When global demand for Argentina’s beef drove exports up in the early 2000s, farmer’s didn’t complain—they were turning a profit shipping out cattle. But locals did. The global demand drove up the price of beef domestically as well. Coupled with the country’s 2001 default and subsequent inflationary problems, steak got really expensive. It all culminated in 2005, when Argentina exported 771,000 tonnes (850,000 US tonnes) of beef, nearly 25% of all the beef produced in Argentina that year.
In 2006, former president Nestor Kirchner (current president Cristina Kirchner’s husband) raised the tax on beef exports from 5% to 15%. But that’s not all; just four months later, he banned all exports of beef for 180 days. The combined measures were meant to combat rising beef prices in the country, but many, including local farmers, responded angrily. The ban, farmers held, would hurt their ability to sell beef overseas.
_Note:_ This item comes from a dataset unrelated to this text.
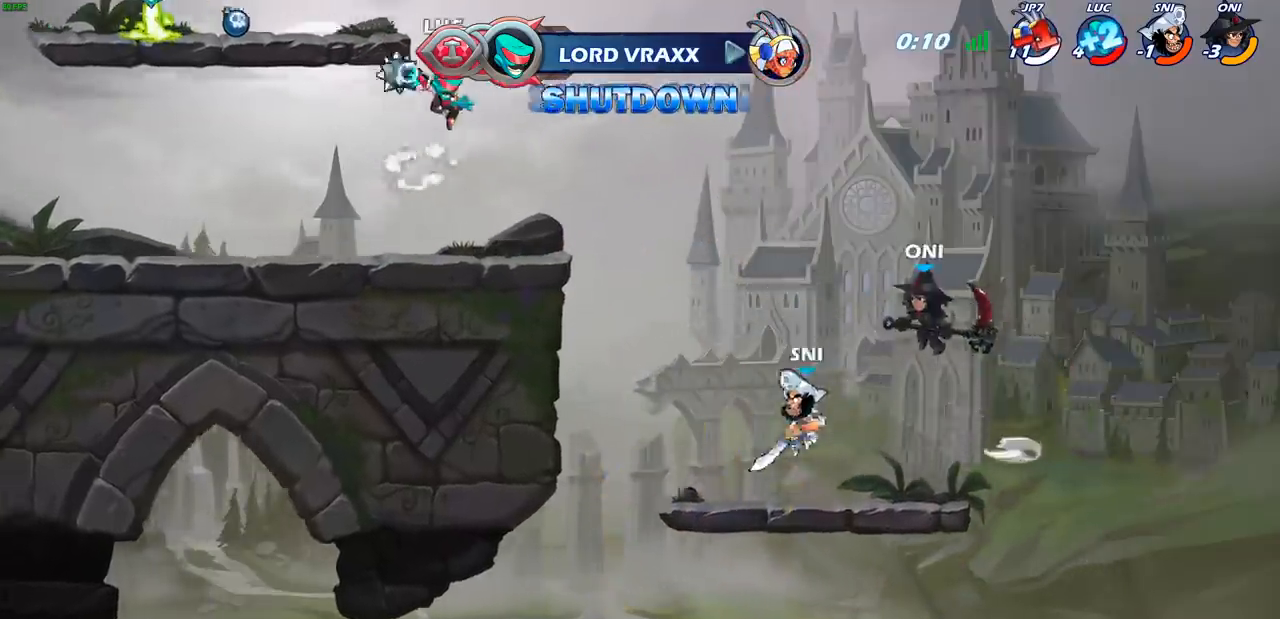
{"buttons": [], "left_stick": "left", "right_stick": "center", "events": [[33, "R1", "up"], [133, "left_stick", "center"], [467, "left_stick", "left"]]}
At the time, Javier Martinez del Valle, the director of the Argentine Association of Producers and Exporters, conjectured that “even if exports reopen at some point, it will be very difficult for Argentina to recover the confidence of markets,” a forecast largely validated by the sharp decline in beef exports ever since.
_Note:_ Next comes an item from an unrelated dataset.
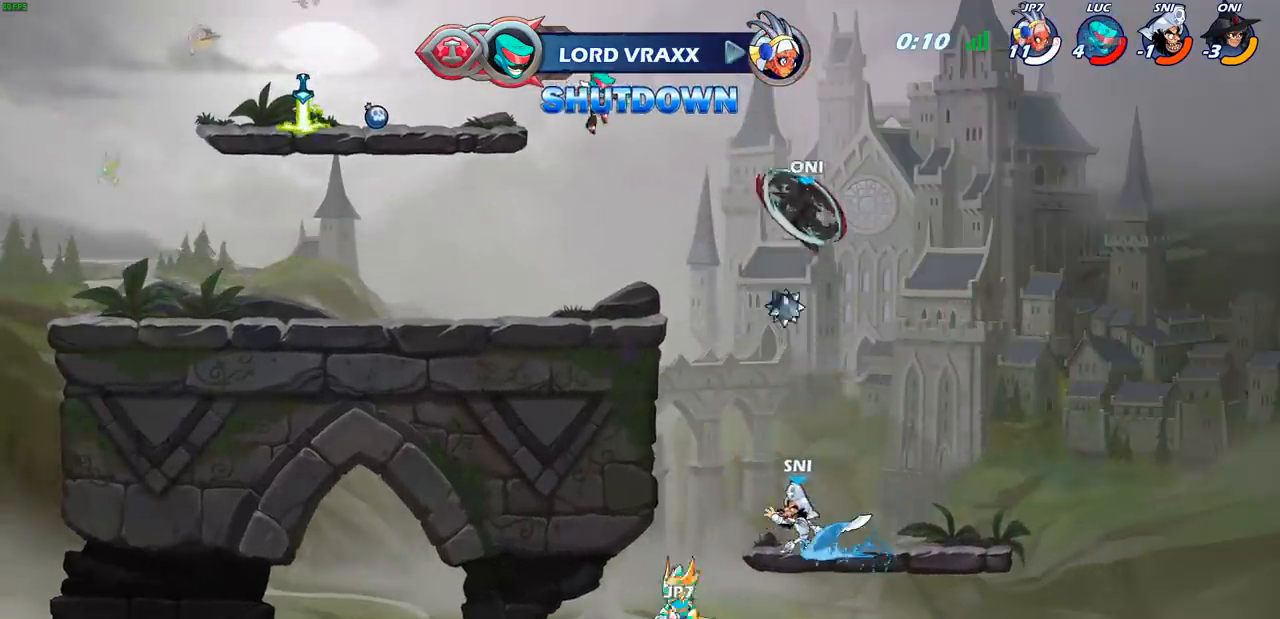
{"buttons": [], "left_stick": "right", "right_stick": "center", "events": [[67, "left_stick", "down-left"], [367, "left_stick", "right"]]}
Thus, exports dropped sharply in the ensuing years—beef exports fell 45% from 2006 to 2011.
Beef exporters in Argentina have been hit hard by their country’s current wonky monetary system and trade restrictions, too. The confluence of Argentina’s unreliable currency and president Cristina Kirchners lack of support for the beef export industry have made it increasingly difficult to turn a profit.
“Restrictions on exports, a non competitive foreign exchange and the fact that the meat industry for every 2.5 tons exported must sell one in the domestic market at 50% the export price, makes the whole business unprofitable,” Victor Tonelli, a consultant for the meat industry, told South Atlantic news agency Merco Press. As a result, exporters today get about 4 pesos to every US dollar, even though the official rate is upwards of 5 pesos and the black market rate is hovering near 10 pesos. The incentive to export beef just isn’t there anymore.
The US does ban the import of Argentinian beef, but that policy began long before the country’s beef exports dropped and Argentina has historically relied more on European consumption, anyway.
The world may still long for Argentine steaks, but for the time being traveling to Argentina is the only viable way to get them. The plane ticket might cost a hefty sum, but at least the meal won’t.